Two days after Team Anna ended its indefinite fast at Jantar Mantar here, social activist Anna Hazare today disbanded the nearly 18-month-old core committee of India Against Corruption, and said he would travel across the country to pick “good candidates” for the coming Lok Sabha elections.
Hazare, who left for his village, Ralegan Siddhi in Maharashtra, after two days of discussions with key members of his team — Arvind Kejriwal, Prashant Bhushan, Kiran Bedi, Kumar Vishwas, Manish Sisodia and Gopal Rai — wrote in a blog post he would travel across the country, seeking views of “every gram sabha and every municipal local body to choose good candidates” for the 2014 Lok Sabha elections. This is the last chance for the country to elect a corruption-free government, he said.

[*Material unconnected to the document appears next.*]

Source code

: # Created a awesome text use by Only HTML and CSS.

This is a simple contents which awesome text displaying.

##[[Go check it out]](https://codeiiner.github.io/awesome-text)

Hazare said he had selected 12 “people's candidates” in the past in Maharashtra for the assembly elections and eight of them got elected. “The same pattern would be repeated.''
However, the decision to dissolve the committee did not go down well with all members of the team.
Devender Sharma, a member of the committee who was kept out of the meetings, said he came to know about the development through television. “If this is a sample of the democracy they propose to bring in to politics, then people are better off without it,” he said.
Santosh Hegde, Medha Patkar, Arvind Gaur, Sunita Gorada and Akhil Gogoi, all among those who supported Hazare’s movement, are also upset with his latest decision.
In the blog post, however, Hazare said the struggle for the Lok Pal would continue. “We will continue our struggle for the Lok Pal through selection of good candidates in the Lok Sabha elections. Such an opportunity wont come again. If people don’t support now, the loss will be their's not mine.''
He added he would neither form a party nor contest elections. However, he implied that his fellow activists in IAC would form a political party and run it like a struggle. First it was the struggle for a Lok Pal Bill. And now it will be a struggle for a clean government with candidates selected for that purpose. Once the government comes into power, its motive would be to pass legislation to enable the Lok Pal, right to reject, right to recall and rural self-rule, Hazare wrote in the post.
None of the core committee members were available for comments. Kumar Vishwas said the decision was taken by Hazare and he should be asked to explain. He said it merely meant that now one phase of the work was over and a new chapter was to be started. He also denied the other members were holding consultations on their own without informing others.